Le fait que les conditions des travailleurs et travailleuses – qui, après tout, constituent l’écrasante majorité de la population mondiale – continuent de se détériorer est cohérent avec d’autres tendances économiques. Environ 20 000 milliards de dollars (18 700 milliards d’euros) ont été distribués pour soutenir les marchés financiers depuis la crise économique de 2008. Cinq des plus grandes banques centrales du monde – la Réserve fédérale américaine, la Banque centrale européenne, la Banque du Japon, la Banque d’Angleterre et la Banque du Canada – ont distribué environ 10 000 milliards de dollars pour soutenir artificiellement les marchés financiers au cours des deux premières années de la pandémie de Covid. Cela en plus des 9360 milliards de dollars qui ont été dépensés pour soutenir les marchés financiers dans les années qui ont suivi la débâcle de l’économie internationale en 2008.

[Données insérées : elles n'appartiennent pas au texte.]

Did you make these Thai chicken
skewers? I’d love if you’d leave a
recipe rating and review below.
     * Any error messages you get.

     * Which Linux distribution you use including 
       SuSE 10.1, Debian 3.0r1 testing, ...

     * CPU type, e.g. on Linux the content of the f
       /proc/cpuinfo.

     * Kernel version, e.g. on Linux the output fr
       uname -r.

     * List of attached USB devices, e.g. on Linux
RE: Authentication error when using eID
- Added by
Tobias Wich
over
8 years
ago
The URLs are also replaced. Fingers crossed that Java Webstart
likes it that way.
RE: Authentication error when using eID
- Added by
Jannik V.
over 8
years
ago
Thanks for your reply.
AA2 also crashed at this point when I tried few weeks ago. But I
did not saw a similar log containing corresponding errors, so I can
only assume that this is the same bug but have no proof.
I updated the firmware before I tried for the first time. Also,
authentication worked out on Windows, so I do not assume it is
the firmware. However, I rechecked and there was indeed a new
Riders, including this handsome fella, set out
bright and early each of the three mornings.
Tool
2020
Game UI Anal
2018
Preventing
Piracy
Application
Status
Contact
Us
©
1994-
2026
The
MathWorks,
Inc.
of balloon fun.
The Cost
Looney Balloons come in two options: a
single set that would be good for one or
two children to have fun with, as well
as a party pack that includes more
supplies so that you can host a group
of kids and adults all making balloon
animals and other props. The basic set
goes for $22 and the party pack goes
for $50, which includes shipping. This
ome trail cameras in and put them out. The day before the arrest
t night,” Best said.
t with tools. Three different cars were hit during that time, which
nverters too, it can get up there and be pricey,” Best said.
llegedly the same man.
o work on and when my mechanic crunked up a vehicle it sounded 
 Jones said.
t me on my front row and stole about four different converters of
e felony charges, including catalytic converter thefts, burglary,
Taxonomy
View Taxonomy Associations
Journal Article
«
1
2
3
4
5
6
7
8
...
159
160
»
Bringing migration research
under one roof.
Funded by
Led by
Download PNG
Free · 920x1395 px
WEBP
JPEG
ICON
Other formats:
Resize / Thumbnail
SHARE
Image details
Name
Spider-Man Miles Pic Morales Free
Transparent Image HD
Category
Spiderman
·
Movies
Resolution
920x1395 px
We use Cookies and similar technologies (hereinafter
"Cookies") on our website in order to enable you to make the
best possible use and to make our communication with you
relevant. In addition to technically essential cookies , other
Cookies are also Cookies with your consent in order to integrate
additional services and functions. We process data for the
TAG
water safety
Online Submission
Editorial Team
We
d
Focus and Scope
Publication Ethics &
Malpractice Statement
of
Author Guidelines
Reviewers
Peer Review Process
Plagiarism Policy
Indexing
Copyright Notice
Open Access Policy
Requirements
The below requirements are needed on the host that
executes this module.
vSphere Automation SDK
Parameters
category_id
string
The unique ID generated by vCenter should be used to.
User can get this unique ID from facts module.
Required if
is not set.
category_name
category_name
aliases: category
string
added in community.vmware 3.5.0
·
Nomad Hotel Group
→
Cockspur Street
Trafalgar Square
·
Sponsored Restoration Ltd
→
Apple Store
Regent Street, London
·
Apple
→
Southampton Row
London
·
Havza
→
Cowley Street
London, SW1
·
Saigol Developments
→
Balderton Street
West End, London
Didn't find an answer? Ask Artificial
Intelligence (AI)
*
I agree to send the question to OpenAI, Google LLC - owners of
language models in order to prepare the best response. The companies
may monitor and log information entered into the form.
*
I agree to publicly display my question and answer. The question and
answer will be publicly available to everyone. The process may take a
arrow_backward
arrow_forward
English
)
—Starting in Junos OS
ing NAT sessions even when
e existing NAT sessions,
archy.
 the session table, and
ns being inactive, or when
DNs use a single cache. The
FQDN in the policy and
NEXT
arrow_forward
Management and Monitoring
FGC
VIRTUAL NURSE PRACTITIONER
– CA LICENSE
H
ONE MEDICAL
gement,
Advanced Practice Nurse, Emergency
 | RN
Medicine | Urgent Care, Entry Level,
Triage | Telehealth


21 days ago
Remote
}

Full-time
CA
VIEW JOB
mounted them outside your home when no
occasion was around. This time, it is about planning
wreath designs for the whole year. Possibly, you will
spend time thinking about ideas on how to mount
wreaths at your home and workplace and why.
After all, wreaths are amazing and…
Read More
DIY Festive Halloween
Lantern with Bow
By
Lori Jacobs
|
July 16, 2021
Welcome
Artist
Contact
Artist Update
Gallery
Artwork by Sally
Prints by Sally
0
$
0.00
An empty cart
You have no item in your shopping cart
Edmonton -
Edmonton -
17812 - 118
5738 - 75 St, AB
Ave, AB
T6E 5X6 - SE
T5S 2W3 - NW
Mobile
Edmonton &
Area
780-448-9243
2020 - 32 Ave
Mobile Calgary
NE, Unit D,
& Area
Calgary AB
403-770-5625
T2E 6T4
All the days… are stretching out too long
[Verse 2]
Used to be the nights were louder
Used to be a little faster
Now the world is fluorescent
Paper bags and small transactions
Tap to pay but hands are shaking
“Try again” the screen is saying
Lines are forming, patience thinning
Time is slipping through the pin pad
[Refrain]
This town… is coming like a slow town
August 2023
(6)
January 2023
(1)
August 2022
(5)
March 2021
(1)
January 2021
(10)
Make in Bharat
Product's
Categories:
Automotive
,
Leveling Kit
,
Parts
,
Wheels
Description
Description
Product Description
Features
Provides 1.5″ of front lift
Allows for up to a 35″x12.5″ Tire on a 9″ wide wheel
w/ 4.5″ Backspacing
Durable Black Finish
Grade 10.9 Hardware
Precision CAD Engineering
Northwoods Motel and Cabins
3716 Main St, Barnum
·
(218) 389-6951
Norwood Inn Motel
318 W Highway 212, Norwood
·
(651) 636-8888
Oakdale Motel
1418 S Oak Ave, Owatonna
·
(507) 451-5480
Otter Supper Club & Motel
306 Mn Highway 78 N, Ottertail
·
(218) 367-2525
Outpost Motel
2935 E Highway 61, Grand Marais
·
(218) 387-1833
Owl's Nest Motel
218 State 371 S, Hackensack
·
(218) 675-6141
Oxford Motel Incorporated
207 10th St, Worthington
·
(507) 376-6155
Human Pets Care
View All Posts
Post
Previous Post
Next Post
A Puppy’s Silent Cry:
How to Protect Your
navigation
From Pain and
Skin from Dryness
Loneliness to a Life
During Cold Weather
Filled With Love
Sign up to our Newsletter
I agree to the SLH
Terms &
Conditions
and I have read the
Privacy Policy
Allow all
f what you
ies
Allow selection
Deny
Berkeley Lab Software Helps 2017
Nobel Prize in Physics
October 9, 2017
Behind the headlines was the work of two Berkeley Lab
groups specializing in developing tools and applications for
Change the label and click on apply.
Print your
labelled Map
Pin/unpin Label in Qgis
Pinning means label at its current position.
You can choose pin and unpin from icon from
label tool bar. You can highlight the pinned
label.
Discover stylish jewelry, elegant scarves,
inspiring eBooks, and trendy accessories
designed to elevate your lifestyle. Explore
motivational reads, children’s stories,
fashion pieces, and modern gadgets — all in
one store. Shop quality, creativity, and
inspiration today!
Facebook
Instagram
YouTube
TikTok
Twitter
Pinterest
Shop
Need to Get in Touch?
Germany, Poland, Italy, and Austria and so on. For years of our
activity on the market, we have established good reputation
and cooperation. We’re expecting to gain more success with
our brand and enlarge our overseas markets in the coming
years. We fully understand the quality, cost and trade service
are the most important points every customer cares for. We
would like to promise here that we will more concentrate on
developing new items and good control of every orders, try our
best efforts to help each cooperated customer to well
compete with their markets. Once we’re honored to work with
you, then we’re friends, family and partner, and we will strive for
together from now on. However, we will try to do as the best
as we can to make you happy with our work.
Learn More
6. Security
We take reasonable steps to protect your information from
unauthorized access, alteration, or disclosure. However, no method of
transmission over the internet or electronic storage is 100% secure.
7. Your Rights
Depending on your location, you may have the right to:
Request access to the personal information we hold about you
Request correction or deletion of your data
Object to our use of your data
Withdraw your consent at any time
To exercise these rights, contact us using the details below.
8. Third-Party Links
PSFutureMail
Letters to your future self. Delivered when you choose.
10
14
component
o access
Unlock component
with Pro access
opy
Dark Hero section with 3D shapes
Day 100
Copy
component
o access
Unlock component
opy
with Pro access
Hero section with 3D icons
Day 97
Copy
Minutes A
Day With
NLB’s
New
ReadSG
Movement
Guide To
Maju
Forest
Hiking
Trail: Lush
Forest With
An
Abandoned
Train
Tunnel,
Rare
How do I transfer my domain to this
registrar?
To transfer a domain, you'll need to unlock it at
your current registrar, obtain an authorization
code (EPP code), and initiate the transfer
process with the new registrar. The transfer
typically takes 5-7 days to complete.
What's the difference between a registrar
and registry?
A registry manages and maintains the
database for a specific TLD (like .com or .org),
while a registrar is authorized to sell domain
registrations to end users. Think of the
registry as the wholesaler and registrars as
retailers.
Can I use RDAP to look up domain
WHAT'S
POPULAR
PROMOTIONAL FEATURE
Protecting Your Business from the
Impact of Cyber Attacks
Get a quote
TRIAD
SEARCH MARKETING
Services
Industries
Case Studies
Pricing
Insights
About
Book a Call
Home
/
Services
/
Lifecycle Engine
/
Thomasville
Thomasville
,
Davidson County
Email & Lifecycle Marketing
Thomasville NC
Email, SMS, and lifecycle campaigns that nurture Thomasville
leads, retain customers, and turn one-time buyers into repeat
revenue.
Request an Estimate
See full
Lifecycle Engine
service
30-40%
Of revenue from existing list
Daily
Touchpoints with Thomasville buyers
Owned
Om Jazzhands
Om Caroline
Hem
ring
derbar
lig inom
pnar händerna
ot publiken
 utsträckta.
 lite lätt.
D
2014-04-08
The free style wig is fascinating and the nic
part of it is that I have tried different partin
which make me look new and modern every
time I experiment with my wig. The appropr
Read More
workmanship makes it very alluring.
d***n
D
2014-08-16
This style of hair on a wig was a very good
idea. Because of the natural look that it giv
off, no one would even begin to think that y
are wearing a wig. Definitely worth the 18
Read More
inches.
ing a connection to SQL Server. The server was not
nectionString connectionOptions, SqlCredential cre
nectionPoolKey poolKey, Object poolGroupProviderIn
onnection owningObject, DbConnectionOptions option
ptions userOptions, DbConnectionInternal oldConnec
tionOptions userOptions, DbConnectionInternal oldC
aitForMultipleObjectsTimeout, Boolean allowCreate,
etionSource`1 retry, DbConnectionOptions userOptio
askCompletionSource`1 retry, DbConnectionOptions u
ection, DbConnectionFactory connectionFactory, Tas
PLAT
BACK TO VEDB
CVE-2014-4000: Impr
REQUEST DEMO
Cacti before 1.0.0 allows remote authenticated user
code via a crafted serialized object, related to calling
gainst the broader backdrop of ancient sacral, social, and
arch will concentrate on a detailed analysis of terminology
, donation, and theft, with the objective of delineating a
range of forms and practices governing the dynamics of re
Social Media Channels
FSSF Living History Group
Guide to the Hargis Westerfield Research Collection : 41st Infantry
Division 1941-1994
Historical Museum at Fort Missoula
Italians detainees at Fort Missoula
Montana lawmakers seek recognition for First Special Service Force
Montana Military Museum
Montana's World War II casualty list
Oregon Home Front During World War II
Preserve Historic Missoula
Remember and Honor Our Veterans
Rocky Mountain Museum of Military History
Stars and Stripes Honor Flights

Nous pourrions citer la cupidité des entreprises qui a entretenu la pandémie de Covid-19. En effet, cette cupidité a été facilitée par la plupart des gouvernements du monde qui n’ont ainsi pas donné la priorité aux soins de santé publique, en privilégiant la finance, comme l’illustre l’incapacité persistante à mettre des vaccins à la disposition des pays du Sud. L’Union européenne, avec son refus obstiné de déroger aux règles de propriété intellectuelle par allégeance aux fabricants de vaccins Covid-19 [et aux grands de la pharma], a été le plus grand frein. Le maintien des droits de propriété intellectuelle a été jugé plus important que la vie humaine. Nous pourrions également citer ce que l’on appelle les «partenariats public-privé», dans lesquels les gouvernements vendent les infrastructures publiques à un prix inférieur à leur coût à des entreprises, qui augmentent ensuite les coûts, réduisent les services et suppriment des emplois dans le but de réaliser des profits astronomiques. [Voir les études de Brett Christophers, Université d’Uppsala, sur le rôle des fonds d’investissement – tels que BlackRock, Blackstone, Amundi et AXA Investement Managers, en Europe – concernant le contrôle croissant des infrastructures telles que routes, parcs éoliens, réseaux d’eau, logements, électricité, santé, éducation. Voir son entretien avec Jean-Christophe Catalon publié sur le site d’Alternatives Economiques, le 30 septembre 2023.]

La nature unilatérale de la lutte des classes est encore illustrée par la «solution» de la Banque mondiale (voir l’article publié sur le site Systemic Disorder, le 1er février 2023) face à la détérioration des salaires et des conditions de travail: appeler à un nouvel abaissement des normes de travail parce que les réglementations actuelles sont «excessives». En d’autres termes, il s’agit de travailler jusqu’à ce que vous vous écrouliez! Donc on attendra de vous que vous travailliez plus longtemps jusqu’à ce que vous vous écrouliez, puisque les réglementations sur les heures de travail excessives sont fréquemment enfreintes; en conséquence, les salarié·e·s sont contraints de travailler plus d’heures, soit par crainte de perdre leur emploi s’ils refusent, soit pour survivre, car les salaires ne cessent de baisser par rapport à l’inflation et au coût de la vie. Et ce coût de la vie est particulièrement sujet à des augmentations car le coût du logement monte en flèche, augmentant bien plus vite que l’inflation et les salaires dans tous les pays du monde.

Combien de temps faudra-t-il avant que les travailleurs du monde entier s’unissent et se défendent dans ce qui est une guerre unilatérale depuis un demi-siècle? (Article publié sur le site Counterpunch le 1er octobre 2023; traduction rédaction A l’Encontre)

Pete Dolack anime le blog Systemic Disorder. Il a publié entre autres It’s Not Over: Learning From the Socialist Experiment, John Hunt Publishing Ltd, 2015. Il écrit sur des sites tels que ZNet, The Ecologist, Green Social Thought.